Le Burundi va se doter prochainement des capacités supplémentaires dans le domaine des Nouvelles technologies de l'information et de la communication (NTIC) par le recours au câble de fibre optique sous-marin, a annoncé la ministre des Transports, des Postes et Télécommunications à Bujumbura, Marie Goreth Nizigama.
Les services déjà existants dans le domaine des NTIC sont "très faibles" et le Burundi ne manquera pas de tirer profit de cette nouvelle technologie, à en croire la ministre Nizigama.
Au niveau de la concurrence, les opérateurs économiques burundais du secteur des NTIC pourraient tenir tête plus facilement à leurs homologues de la sous-région et du monde déjà branchés, a encore estimé la ministre.
Avec la nouvelle technologie, il y aura également une réduction des prix dans des proportions significatives de l'ordre de 70%, a-t-elle ajouté.
Les lenteurs habituelles dans l'envoi du courrier électronique et l'exploitation d'autres services pourraient de même être un vieux souvenir pour les utilisateurs d'Internet dans le pays, a soutenu Mme Nizigama.
Le projet est soutenu financièrement par la Banque mondiale (BM) et la Banque européenne d'investissement (BEI), selon la même source.

^^^^^^^^

CONSIGNE
Recopiez intégralement le texte sur la fibre optique au Burundi, mot pour mot. Ce matériel provient d'une autre source.

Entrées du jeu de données
^^^^^^^^

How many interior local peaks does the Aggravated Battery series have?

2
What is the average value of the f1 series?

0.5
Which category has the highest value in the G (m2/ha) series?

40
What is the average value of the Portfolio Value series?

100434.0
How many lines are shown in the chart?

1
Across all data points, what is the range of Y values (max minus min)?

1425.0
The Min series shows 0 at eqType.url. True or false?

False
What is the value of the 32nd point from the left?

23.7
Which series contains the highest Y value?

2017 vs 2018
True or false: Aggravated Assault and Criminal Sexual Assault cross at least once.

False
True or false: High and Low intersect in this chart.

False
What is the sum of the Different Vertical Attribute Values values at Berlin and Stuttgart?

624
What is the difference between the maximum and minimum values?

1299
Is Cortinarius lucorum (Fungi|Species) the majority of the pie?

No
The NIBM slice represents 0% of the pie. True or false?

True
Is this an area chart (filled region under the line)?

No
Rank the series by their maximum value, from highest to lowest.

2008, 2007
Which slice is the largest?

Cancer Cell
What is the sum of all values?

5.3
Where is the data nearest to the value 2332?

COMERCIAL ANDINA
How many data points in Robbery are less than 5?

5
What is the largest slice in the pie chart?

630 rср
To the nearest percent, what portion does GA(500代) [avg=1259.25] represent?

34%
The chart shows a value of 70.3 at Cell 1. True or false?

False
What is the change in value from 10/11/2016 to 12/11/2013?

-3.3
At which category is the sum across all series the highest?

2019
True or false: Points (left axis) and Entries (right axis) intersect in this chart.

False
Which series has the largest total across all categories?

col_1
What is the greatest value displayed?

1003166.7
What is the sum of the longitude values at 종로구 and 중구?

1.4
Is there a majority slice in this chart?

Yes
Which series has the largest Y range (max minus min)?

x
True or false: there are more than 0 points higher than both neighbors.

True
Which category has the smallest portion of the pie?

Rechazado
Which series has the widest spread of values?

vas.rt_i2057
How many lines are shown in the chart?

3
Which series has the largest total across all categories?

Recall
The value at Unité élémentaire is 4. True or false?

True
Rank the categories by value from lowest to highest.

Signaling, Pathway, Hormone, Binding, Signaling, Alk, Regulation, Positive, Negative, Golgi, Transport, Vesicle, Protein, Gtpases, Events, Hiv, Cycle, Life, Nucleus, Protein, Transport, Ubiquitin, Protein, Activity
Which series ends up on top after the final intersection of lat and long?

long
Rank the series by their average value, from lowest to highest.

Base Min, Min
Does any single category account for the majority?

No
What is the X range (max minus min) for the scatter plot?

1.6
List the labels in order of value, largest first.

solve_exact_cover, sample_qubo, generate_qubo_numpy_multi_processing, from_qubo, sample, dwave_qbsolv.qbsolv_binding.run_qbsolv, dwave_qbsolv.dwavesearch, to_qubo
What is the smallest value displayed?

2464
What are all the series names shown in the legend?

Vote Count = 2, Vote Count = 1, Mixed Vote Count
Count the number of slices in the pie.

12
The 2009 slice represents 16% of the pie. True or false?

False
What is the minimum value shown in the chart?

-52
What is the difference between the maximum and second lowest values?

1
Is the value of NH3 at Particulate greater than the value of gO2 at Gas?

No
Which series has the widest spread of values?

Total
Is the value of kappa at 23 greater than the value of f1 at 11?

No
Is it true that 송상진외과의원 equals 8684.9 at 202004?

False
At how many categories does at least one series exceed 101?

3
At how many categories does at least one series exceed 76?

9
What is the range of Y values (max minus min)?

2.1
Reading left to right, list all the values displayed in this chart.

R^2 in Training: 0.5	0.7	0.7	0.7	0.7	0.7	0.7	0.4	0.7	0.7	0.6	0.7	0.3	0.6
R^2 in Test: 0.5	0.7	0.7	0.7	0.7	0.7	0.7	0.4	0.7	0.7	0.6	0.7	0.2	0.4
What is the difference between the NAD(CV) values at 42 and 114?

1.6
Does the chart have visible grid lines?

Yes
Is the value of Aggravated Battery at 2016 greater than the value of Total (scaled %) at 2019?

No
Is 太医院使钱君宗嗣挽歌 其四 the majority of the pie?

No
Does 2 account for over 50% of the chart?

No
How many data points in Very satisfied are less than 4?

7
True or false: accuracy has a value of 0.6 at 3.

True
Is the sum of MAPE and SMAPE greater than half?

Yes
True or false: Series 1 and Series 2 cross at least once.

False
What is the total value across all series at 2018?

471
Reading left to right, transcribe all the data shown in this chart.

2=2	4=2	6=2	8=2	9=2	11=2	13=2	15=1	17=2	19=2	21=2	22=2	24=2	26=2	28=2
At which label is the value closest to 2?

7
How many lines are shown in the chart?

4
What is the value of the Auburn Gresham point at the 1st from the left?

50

^^^^^^^^

VOTRE RÉPONSE
Le Burundi va se doter prochainement des capacités supplémentaires dans le domaine des Nouvelles technologies de l'information et de la communication (NTIC) par le recours au câble de fibre optique sous-marin, a annoncé la ministre des Transports, des Postes et Télécommunications à Bujumbura, Marie Goreth Nizigama.
Les services déjà existants dans le domaine des NTIC sont "très faibles" et le Burundi ne manquera pas de tirer profit de cette nouvelle technologie, à en croire la ministre Nizigama.
Au niveau de la concurrence, les opérateurs économiques burundais du secteur des NTIC pourraient tenir tête plus facilement à leurs homologues de la sous-région et du monde déjà branchés, a encore estimé la ministre.
Avec la nouvelle technologie, il y aura également une réduction des prix dans des proportions significatives de l'ordre de 70%, a-t-elle ajouté.
Les lenteurs habituelles dans l'envoi du courrier électronique et l'exploitation d'autres services pourraient de même être un vieux souvenir pour les utilisateurs d'Internet dans le pays, a soutenu Mme Nizigama.
Le projet est soutenu financièrement par la Banque mondiale (BM) et la Banque européenne d'investissement (BEI), selon la même source.